Post by
throwaway11 on Aug 05, 2022 4:42pm
Management compensation says a lot about their view
Going over timelines to revenue that is substantial enough to warrant a share price increase and better market perception of company.
Realizing that if the company wants to get very pivotal, important things done in a timely manner they will need more cash. Considering this, why are they comfortable siphoning away so much of this cash into salaries the company and its shareholders can not afford? The cash is important so everything arrives as soon as it can, right? So we shouldn't just be lavishly dispensing it away, should we? We raise, say for example, 2.3 million and between JG and Sherman alone we spend a massive block of it on their own wallets?
What does this say about how much management believes their own product will succeed?
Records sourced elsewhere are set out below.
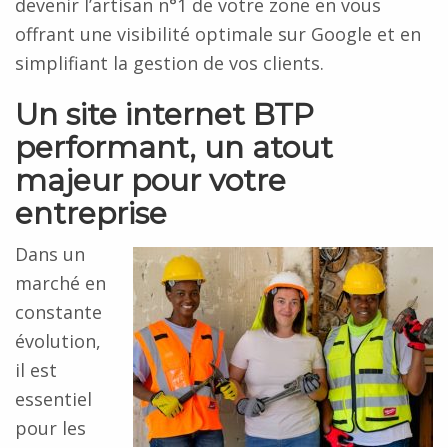
devenir l’artisan n°1 de votre zone en vous
offrant une visibilité optimale sur Google et en
simplifiant la gestion de vos clients.
Un site internet BTP
performant, un atout
majeur pour votre
entreprise
Dans un
marché en
constante
évolution,
il est
essentiel
pour les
I get the feeling as a shareholder that we have been written off by this.
I am just considering the very likely possibility that the company will have to do a capital raise at 0.03-0.05 range. The basic forces at play are reaching substantial revenue to get better SP, versus needing cash to get there in the first place. If the cash drains instantaneously we inevitably have to bear another raise. We're at 0.05. A raise now or any lower would unmitigated, absolute catastrophe, an O/S increase that would mean none of us here are likely to see B/E.
What is the company going to do?
Comment by
Onadime on Aug 08, 2022 2:17pm
They need to deliver something on the revenue time line now. Agreed this moving the goal posts tatic has been frustrating to say the least. Tech is promising but how management is going about salaries and revuneus till now has been painful hopefully they deliver soon or dilution will kill this thing.